## [What to work on]
• 1. Using the option-grant filing excerpt below, explain why the two option grants add up to 1,000 underlying shares. Answer in one to three sentences.
• 2. Transcribe the stretch from "How many underlying" through "these two grants." from the option-grant filing excerpt below.

Note: File three copies of this Form, one of which must be manually signed. If space is insufficient, see Instruction 6 for procedure.
Persons who respond to the collection of information contained in this form are not required to respond unless the form displays a currently valid OMB Number.

FAQ

What transactions did Peter B. McClung report for AIRTP/AIRT on 08/11/2025?

He reported two option grants: 500 options at a $30 exercise price and 500 options at a $50 exercise price, both granted 08/11/2025.

When do the reported options become exercisable and when do they expire?

Both option series become exercisable on 08/06/2026 and expire on 08/06/2045.

How many underlying shares do the reported option grants cover?

The filing reports 500 underlying shares per grant, totaling 1,000 underlying shares from these two grants.

## [Supplied entries]
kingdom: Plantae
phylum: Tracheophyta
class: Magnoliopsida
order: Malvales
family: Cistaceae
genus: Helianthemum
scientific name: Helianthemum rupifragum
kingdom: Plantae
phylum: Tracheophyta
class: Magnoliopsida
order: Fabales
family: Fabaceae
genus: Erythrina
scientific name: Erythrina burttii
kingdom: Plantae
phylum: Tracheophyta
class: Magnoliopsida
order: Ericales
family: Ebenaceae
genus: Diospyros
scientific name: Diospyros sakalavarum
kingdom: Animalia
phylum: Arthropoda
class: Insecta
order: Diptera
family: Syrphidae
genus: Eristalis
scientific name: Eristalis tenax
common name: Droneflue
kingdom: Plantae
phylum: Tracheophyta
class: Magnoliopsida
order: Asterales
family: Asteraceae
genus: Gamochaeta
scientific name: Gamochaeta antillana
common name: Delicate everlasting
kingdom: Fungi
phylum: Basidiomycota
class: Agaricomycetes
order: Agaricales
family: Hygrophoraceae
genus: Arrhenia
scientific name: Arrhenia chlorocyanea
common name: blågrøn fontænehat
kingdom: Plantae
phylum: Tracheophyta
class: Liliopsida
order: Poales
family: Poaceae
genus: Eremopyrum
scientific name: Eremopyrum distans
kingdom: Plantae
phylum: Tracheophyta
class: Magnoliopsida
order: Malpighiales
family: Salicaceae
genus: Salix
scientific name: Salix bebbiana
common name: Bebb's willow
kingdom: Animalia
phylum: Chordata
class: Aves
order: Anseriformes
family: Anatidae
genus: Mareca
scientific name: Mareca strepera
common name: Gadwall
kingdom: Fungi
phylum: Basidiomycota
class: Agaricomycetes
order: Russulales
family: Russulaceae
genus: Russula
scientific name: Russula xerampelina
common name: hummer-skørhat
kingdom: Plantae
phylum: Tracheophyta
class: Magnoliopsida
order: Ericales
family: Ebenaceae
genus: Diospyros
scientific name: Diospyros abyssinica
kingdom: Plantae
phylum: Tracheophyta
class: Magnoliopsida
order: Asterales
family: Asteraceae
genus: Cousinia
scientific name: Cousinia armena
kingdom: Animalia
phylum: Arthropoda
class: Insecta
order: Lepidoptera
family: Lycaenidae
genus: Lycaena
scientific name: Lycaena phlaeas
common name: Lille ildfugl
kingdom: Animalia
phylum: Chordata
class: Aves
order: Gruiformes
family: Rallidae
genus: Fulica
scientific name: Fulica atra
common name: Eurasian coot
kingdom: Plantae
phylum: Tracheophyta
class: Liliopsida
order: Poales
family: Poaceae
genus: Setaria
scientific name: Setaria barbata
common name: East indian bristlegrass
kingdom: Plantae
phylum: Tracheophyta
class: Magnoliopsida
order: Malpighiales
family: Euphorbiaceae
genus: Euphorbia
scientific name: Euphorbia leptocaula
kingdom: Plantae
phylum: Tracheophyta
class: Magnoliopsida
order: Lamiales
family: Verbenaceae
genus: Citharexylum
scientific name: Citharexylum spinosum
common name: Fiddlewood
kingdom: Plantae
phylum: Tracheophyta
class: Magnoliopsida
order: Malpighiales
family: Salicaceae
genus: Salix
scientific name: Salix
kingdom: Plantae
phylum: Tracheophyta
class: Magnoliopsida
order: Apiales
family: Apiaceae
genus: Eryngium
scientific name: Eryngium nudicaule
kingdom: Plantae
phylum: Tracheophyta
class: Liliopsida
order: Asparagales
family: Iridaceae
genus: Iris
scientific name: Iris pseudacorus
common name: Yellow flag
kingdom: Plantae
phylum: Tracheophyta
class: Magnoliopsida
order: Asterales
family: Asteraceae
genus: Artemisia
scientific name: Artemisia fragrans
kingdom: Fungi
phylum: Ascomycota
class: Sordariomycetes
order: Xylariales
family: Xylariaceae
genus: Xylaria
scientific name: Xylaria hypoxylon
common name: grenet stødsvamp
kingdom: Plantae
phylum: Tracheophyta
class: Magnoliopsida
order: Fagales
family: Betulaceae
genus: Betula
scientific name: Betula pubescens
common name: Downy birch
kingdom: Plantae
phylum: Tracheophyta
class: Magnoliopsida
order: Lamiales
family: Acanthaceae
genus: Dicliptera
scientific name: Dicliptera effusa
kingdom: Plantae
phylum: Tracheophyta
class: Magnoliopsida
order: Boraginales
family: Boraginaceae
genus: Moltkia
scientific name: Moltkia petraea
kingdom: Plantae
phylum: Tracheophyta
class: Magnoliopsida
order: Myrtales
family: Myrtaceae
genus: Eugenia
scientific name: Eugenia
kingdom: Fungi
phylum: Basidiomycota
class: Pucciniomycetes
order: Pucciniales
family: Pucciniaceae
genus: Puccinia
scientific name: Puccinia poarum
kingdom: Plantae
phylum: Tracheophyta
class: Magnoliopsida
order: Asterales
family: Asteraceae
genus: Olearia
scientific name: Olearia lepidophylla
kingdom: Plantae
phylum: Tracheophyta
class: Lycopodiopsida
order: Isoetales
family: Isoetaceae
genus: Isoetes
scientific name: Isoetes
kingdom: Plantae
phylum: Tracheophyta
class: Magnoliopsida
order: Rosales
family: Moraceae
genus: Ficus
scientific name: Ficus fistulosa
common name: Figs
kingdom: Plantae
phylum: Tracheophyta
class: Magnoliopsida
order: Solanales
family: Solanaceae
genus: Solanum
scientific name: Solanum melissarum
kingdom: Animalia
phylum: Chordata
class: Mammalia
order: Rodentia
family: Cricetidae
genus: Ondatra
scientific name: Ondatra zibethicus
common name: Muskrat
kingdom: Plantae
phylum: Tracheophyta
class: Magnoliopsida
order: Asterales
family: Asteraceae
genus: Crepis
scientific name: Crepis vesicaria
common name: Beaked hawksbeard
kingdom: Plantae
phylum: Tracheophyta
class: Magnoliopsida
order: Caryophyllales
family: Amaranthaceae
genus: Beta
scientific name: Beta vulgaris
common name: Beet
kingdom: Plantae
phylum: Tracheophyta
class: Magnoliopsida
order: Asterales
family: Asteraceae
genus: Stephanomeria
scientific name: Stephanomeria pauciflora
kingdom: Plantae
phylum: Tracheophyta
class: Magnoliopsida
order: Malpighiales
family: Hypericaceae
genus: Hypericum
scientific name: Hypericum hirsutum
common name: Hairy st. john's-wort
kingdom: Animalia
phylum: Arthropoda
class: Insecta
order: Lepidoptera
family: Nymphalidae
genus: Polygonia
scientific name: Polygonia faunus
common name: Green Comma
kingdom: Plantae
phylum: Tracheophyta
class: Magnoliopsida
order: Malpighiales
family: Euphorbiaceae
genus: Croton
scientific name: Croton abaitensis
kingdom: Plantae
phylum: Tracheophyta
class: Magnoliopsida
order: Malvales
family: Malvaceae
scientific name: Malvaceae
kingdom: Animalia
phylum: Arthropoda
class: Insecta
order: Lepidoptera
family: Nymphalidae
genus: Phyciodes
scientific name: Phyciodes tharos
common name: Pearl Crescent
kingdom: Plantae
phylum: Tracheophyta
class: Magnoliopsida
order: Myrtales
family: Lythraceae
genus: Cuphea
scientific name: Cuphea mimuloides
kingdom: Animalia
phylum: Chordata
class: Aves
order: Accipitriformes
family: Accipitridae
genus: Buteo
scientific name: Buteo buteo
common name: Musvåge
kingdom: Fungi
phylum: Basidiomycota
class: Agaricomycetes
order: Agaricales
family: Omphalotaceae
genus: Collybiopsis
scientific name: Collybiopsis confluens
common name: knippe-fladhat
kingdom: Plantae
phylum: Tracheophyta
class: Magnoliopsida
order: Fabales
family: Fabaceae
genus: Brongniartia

## [Task-by-task results]
• 1. The two grants total 1,000 underlying shares because the filing reports 500 underlying shares for each grant. One grant has a $30 exercise price and the other a $50 exercise price.

• 2.
How many underlying shares do the reported option grants cover?

The filing reports 500 underlying shares per grant, totaling 1,000 underlying shares from these two grants.